Erst die Wikinger hinterließen uns aus den 300 Jahren ihrer europaweiten Seefahrten, Handels- und Eroberungszüge (vom 8. bis zum 11. Jh.) etliche tausend Gedenksteine (verteilt über weite Teile Europas, die meisten jedoch im skandinavischen Raum). Deren Botschaften beschränken sich auf das Festhalten von Einzelereignissen wie Schiffsunglücke oder Jagderfolge – in wenigen dürren Sätzen, die kaum Rückschlüsse auf Zusammenhänge zulassen. Oft besteht mehr als ein Drittel des Textes aus dem „Impressum“: der Mitteilung, welche namhafte Fachkraft die jeweiligen Runen eigenhändig auf dem Stein anbrachte und wer die Arbeit in Auftrag gab (nicht selten waren das Frauen). Ein paar späte, wortreicher geratene Ausnahmen feiern den Beitritt des jeweiligen Stammes zum Christentum…
Die Wikinger benutzten ein auf 16 Zeichen reduziertes Runensystem, das sogenannte Jüngere Futhark. Es ist mit über 6.000 historischen Funden das mit Abstand verbreitetste gewesen. Warum das Ältere (von dem nur ca. 350 Funde künden) so plötzlich verschwand, ist ebenso unbekannt wie der Grund für die erst hundert Jahre spätere Entstehung des Jüngeren und dessen Reduktion auf nur noch 16 Zeichen. (Ich traf mal einen britischen Kenner dieses Systems, der mir – soweit nachvollziehbar – seine Vermutung nahebrachte, die Wikinger hätten halt diejenigen älteren Runen weggelassen, für die sie – als Seefahrer – keine Verwendung mehr hatten. Was zu meiner Auffassung von Runen als hauptsächliche Sinnzeichen passt, denen eine komplexere Bedeutung innewohnt als einem bloßen Buchstabensystem – aber das ist natürlich nicht belegbar.)
Lassen wir die wenig beredten Runeninschriften allesamt – sowie die wenigen lateinischen Buchstaben aus germanischer Hand (wie z.B. die rätselhafte Ein-Wort-Kritzelei „Harigasti III Il.“ auf dem „Helm von Negau“ als älteste germanische Inschrift überhaupt) – beiseite: Alle uns erhalten gebliebenen schriftlichen Aufzeichnungen, die von germanischen Kulturen künden, stammen von Außenstehenden – die größtenteils nicht einmal Zeitzeugen waren.
Die Edda, die reichhaltigste Niederschrift nordischer Götter- und Heldensagen, entstand im 13. Jh. auf Island – das um diese Zeit schon 300 Jahre lang christlich war.
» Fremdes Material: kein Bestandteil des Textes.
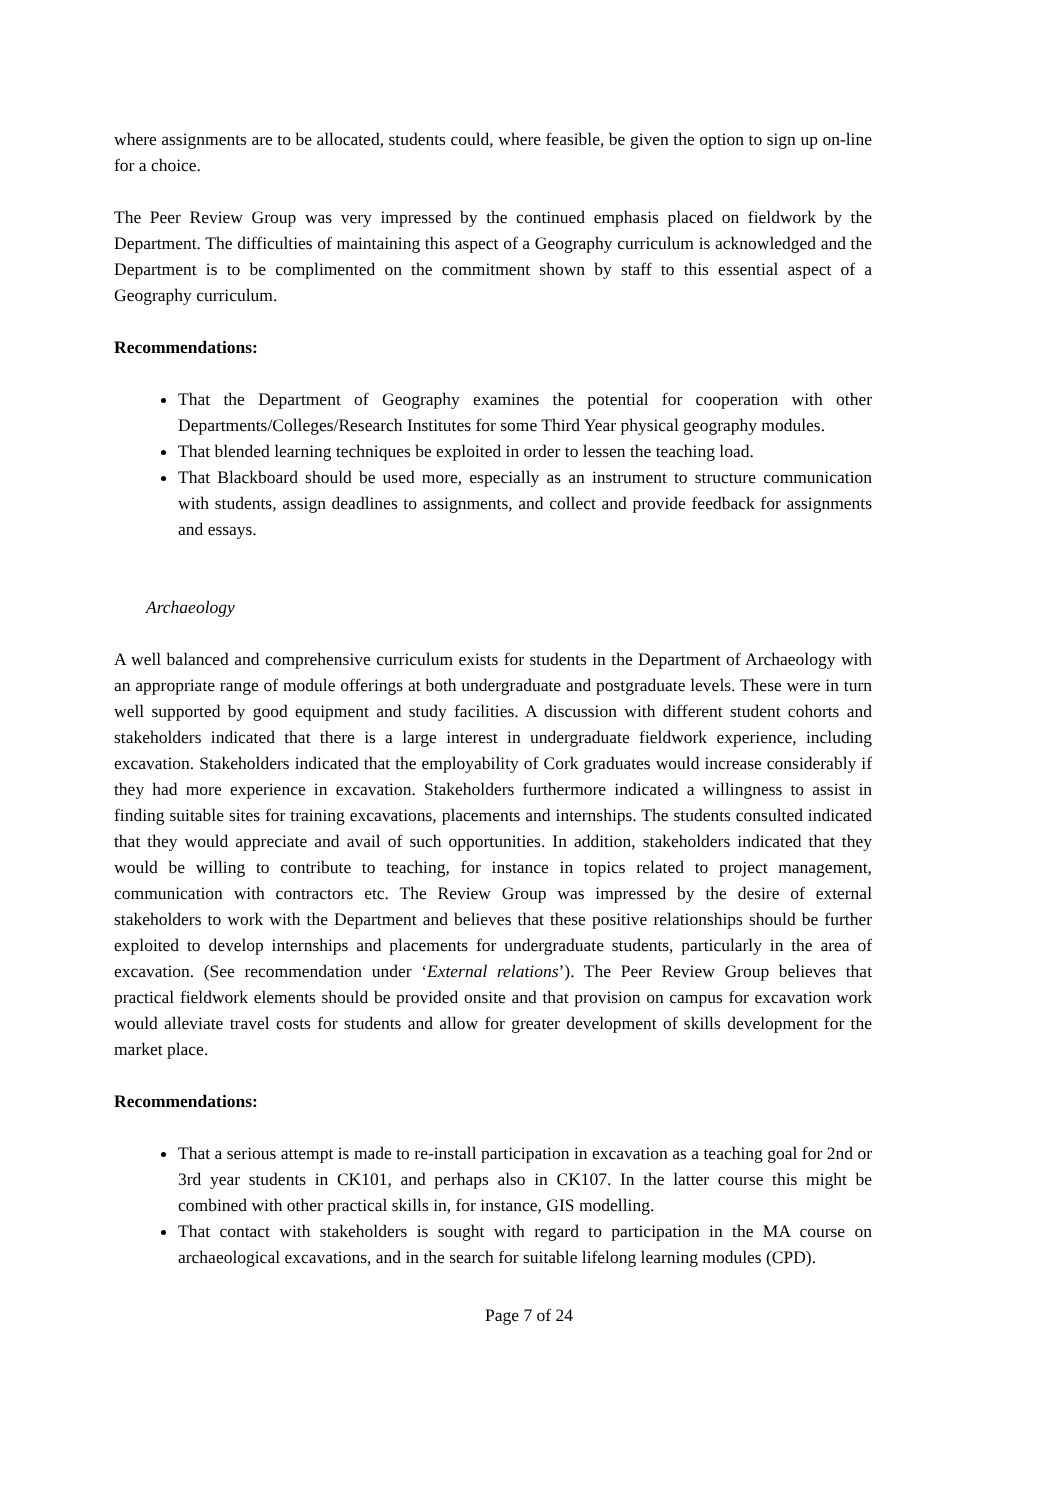where assignments are to be allocated, students could, where feasible, be given the option to sign up on-line for a choice.
The Peer Review Group was very impressed by the continued emphasis placed on fieldwork by the Department. The difficulties of maintaining this aspect of a Geography curriculum is acknowledged and the Department is to be complimented on the commitment shown by staff to this essential aspect of a Geography curriculum.
Recommendations:
That the Department of Geography examines the potential for cooperation with other Departments/Colleges/Research Institutes for some Third Year physical geography modules.
That blended learning techniques be exploited in order to lessen the teaching load.
That Blackboard should be used more, especially as an instrument to structure communication with students, assign deadlines to assignments, and collect and provide feedback for assignments and essays.
Archaeology
A well balanced and comprehensive curriculum exists for students in the Department of Archaeology with an appropriate range of module offerings at both undergraduate and postgraduate levels. These were in turn well supported by good equipment and study facilities. A discussion with different student cohorts and stakeholders indicated that there is a large interest in undergraduate fieldwork experience, including excavation. Stakeholders indicated that the employability of Cork graduates would increase considerably if they had more experience in excavation. Stakeholders furthermore indicated a willingness to assist in finding suitable sites for training excavations, placements and internships. The students consulted indicated that they would appreciate and avail of such opportunities. In addition, stakeholders indicated that they would be willing to contribute to teaching, for instance in topics related to project management, communication with contractors etc. The Review Group was impressed by the desire of external stakeholders to work with the Department and believes that these positive relationships should be further exploited to develop internships and placements for undergraduate students, particularly in the area of excavation. (See recommendation under ‘External relations’). The Peer Review Group believes that practical fieldwork elements should be provided onsite and that provision on campus for excavation work would alleviate travel costs for students and allow for greater development of skills development for the market place.
Recommendations:
That a serious attempt is made to re-install participation in excavation as a teaching goal for 2nd or 3rd year students in CK101, and perhaps also in CK107. In the latter course this might be combined with other practical skills in, for instance, GIS modelling.
That contact with stakeholders is sought with regard to participation in the MA course on archaeological excavations, and in the search for suitable lifelong learning modules (CPD).
Page 7 of 24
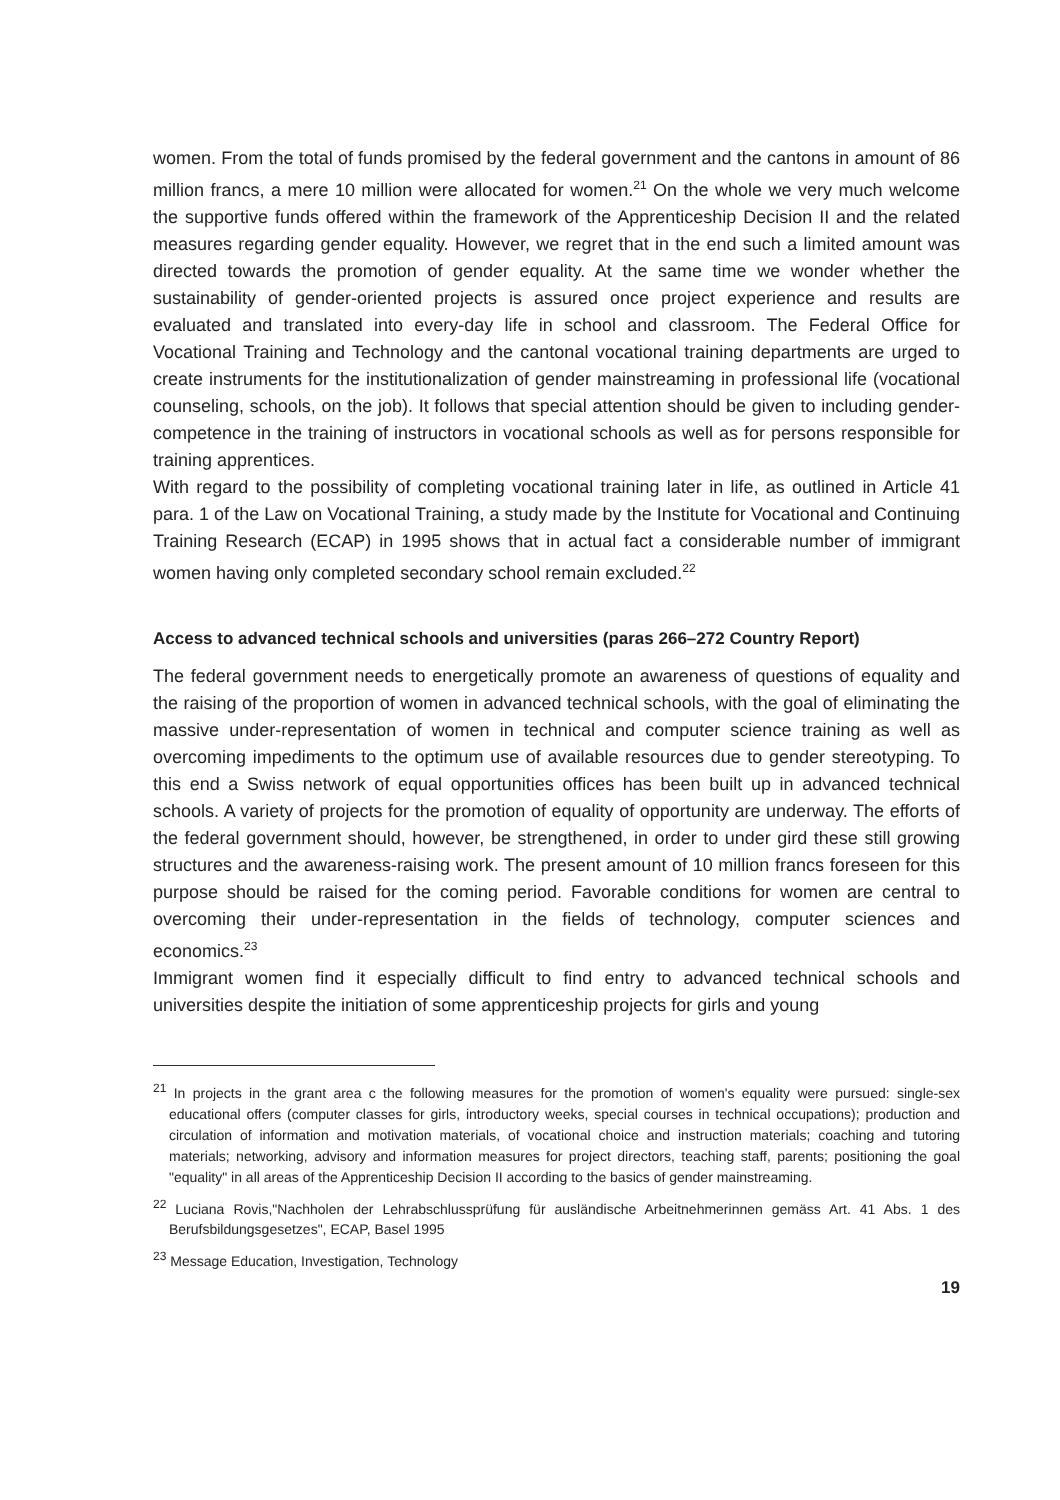women. From the total of funds promised by the federal government and the cantons in amount of 86 million francs, a mere 10 million were allocated for women.<sup>21</sup> On the whole we very much welcome the supportive funds offered within the framework of the Apprenticeship Decision II and the related measures regarding gender equality. However, we regret that in the end such a limited amount was directed towards the promotion of gender equality. At the same time we wonder whether the sustainability of gender-oriented projects is assured once project experience and results are evaluated and translated into every-day life in school and classroom. The Federal Office for Vocational Training and Technology and the cantonal vocational training departments are urged to create instruments for the institutionalization of gender mainstreaming in professional life (vocational counseling, schools, on the job). It follows that special attention should be given to including gender-competence in the training of instructors in vocational schools as well as for persons responsible for training apprentices.
With regard to the possibility of completing vocational training later in life, as outlined in Article 41 para. 1 of the Law on Vocational Training, a study made by the Institute for Vocational and Continuing Training Research (ECAP) in 1995 shows that in actual fact a considerable number of immigrant women having only completed secondary school remain excluded.<sup>22</sup>
Access to advanced technical schools and universities (paras 266–272 Country Report)
The federal government needs to energetically promote an awareness of questions of equality and the raising of the proportion of women in advanced technical schools, with the goal of eliminating the massive under-representation of women in technical and computer science training as well as overcoming impediments to the optimum use of available resources due to gender stereotyping. To this end a Swiss network of equal opportunities offices has been built up in advanced technical schools. A variety of projects for the promotion of equality of opportunity are underway. The efforts of the federal government should, however, be strengthened, in order to under gird these still growing structures and the awareness-raising work. The present amount of 10 million francs foreseen for this purpose should be raised for the coming period. Favorable conditions for women are central to overcoming their under-representation in the fields of technology, computer sciences and economics.<sup>23</sup>
Immigrant women find it especially difficult to find entry to advanced technical schools and universities despite the initiation of some apprenticeship projects for girls and young
<sup>21</sup> In projects in the grant area c the following measures for the promotion of women's equality were pursued: single-sex educational offers (computer classes for girls, introductory weeks, special courses in technical occupations); production and circulation of information and motivation materials, of vocational choice and instruction materials; coaching and tutoring materials; networking, advisory and information measures for project directors, teaching staff, parents; positioning the goal "equality" in all areas of the Apprenticeship Decision II according to the basics of gender mainstreaming.
<sup>22</sup> Luciana Rovis,"Nachholen der Lehrabschlussprüfung für ausländische Arbeitnehmerinnen gemäss Art. 41 Abs. 1 des Berufsbildungsgesetzes", ECAP, Basel 1995
<sup>23</sup> Message Education, Investigation, Technology
19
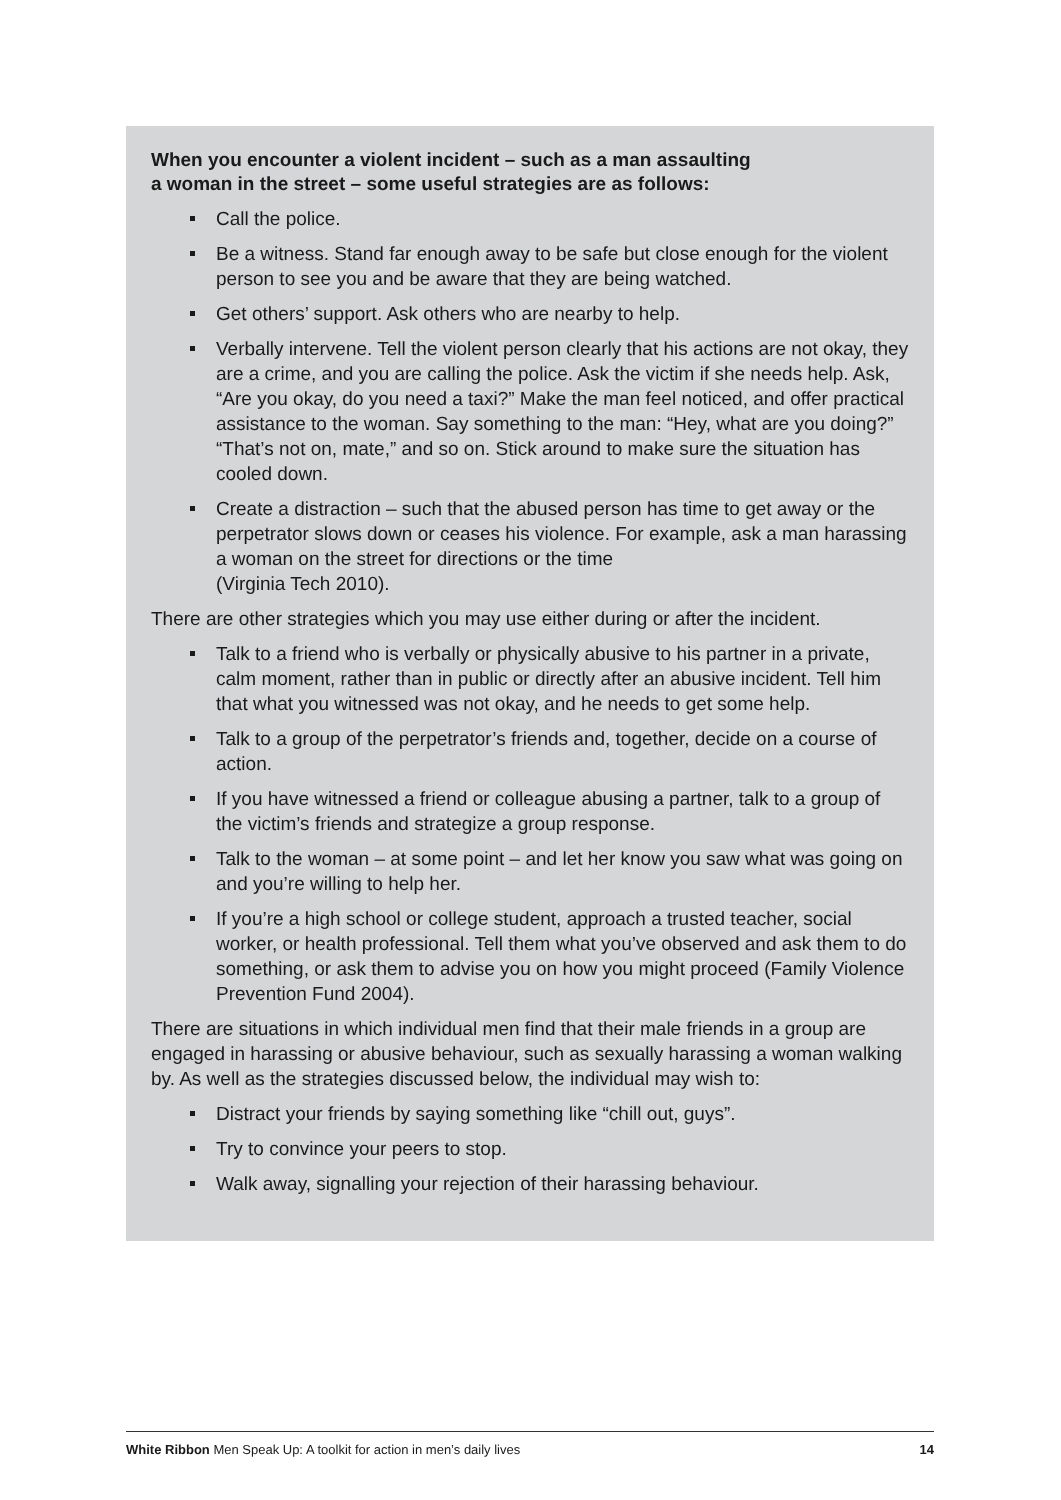When you encounter a violent incident – such as a man assaulting
a woman in the street – some useful strategies are as follows:
Call the police.
Be a witness. Stand far enough away to be safe but close enough for the violent person to see you and be aware that they are being watched.
Get others’ support. Ask others who are nearby to help.
Verbally intervene. Tell the violent person clearly that his actions are not okay, they are a crime, and you are calling the police. Ask the victim if she needs help. Ask, “Are you okay, do you need a taxi?” Make the man feel noticed, and offer practical assistance to the woman. Say something to the man: “Hey, what are you doing?” “That’s not on, mate,” and so on. Stick around to make sure the situation has cooled down.
Create a distraction – such that the abused person has time to get away or the perpetrator slows down or ceases his violence. For example, ask a man harassing a woman on the street for directions or the time
(Virginia Tech 2010).
There are other strategies which you may use either during or after the incident.
Talk to a friend who is verbally or physically abusive to his partner in a private, calm moment, rather than in public or directly after an abusive incident. Tell him that what you witnessed was not okay, and he needs to get some help.
Talk to a group of the perpetrator’s friends and, together, decide on a course of action.
If you have witnessed a friend or colleague abusing a partner, talk to a group of the victim’s friends and strategize a group response.
Talk to the woman – at some point – and let her know you saw what was going on and you’re willing to help her.
If you’re a high school or college student, approach a trusted teacher, social worker, or health professional. Tell them what you’ve observed and ask them to do something, or ask them to advise you on how you might proceed (Family Violence Prevention Fund 2004).
There are situations in which individual men find that their male friends in a group are engaged in harassing or abusive behaviour, such as sexually harassing a woman walking by. As well as the strategies discussed below, the individual may wish to:
Distract your friends by saying something like “chill out, guys”.
Try to convince your peers to stop.
Walk away, signalling your rejection of their harassing behaviour.
White Ribbon Men Speak Up: A toolkit for action in men’s daily lives 14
Der Verfasser Snorri Sturluson bediente sich der alten Geschichten nach Gutdünken – wir wissen nicht, was er weggelassen, abgewandelt, zusammengefasst, gekürzt oder dazuerfunden hat. Sicher ist, dass er nicht vorhatte, heidnische Überlieferungen möglichst authentisch zu erhalten. Ihm ging es darum, die Kunst der Skaldik zu vermitteln, die damals angesagte Form höfischer Dichtung. Dafür nahm er alte Erzählungen über halb vergessene Götter (denen längst niemand mehr ernstlich huldigte) als Textmaterial und schmiedete daraus die uns erhaltenen altnordischen Verse. Entsprechend hochmittelalterlich geprägt ist das darin gespiegelte Gesellschaftsbild, wenn auch heidnische Vorstellungen früherer Zeiten mit eingeflossen sein dürften. Historisch zuverlässig bringt da aber niemand mehr die Milch aus der Melange. Viele – heute als „typisch germanisch“ geltende – Phänomene sind nur bei Snorri erwähnt oder auf seine Schriften zurückzuführen – und sonst nirgends belegbar. Dazu gehört zum Beispiel die Einteilung der Götter in „Asen“ und „Vanen“ oder die Beschreibung des Weltenbaums Yggdrasil mit seinen „neun Welten“. Ebenfalls finden sich etliche in der Edda erwähnte Gottheiten – wie zum Beispiel Heimdall – so gut wie nur dort. Die Inschrift einer englischen Spindel aus dem achten Jahrhundert nennt zwar (unter anderem) möglicherweise auch Heimdalls Namen, die Deutung bleibt jedoch spekulativ. Mit Sicherheit lässt sich daher nicht sagen, ob dieser Gott je wirklich von Angehörigen germanischer Kulturen verehrt wurde – auch wenn gerade die offensichtlichen Lücken in den literarischen Quellen dies wahrscheinlich machen (weil sie auf ältere Teile des Mythos schließen lassen, die verloren sind), beweisbar ist es bislang nicht. Etliche andere – von der Archäologie eindeutig als germanisch recherchierte – Gottheiten wiederum finden bei Snorri keine Erwähnung. Entsprechend unbekannt blieben Göttinnen wie Tamfana oder Baduhenna. Auch die uns überlieferten Sagas, ebenfalls altnordische Nacherzählungen, wurden erst in christlicher Zeit aufgeschrieben.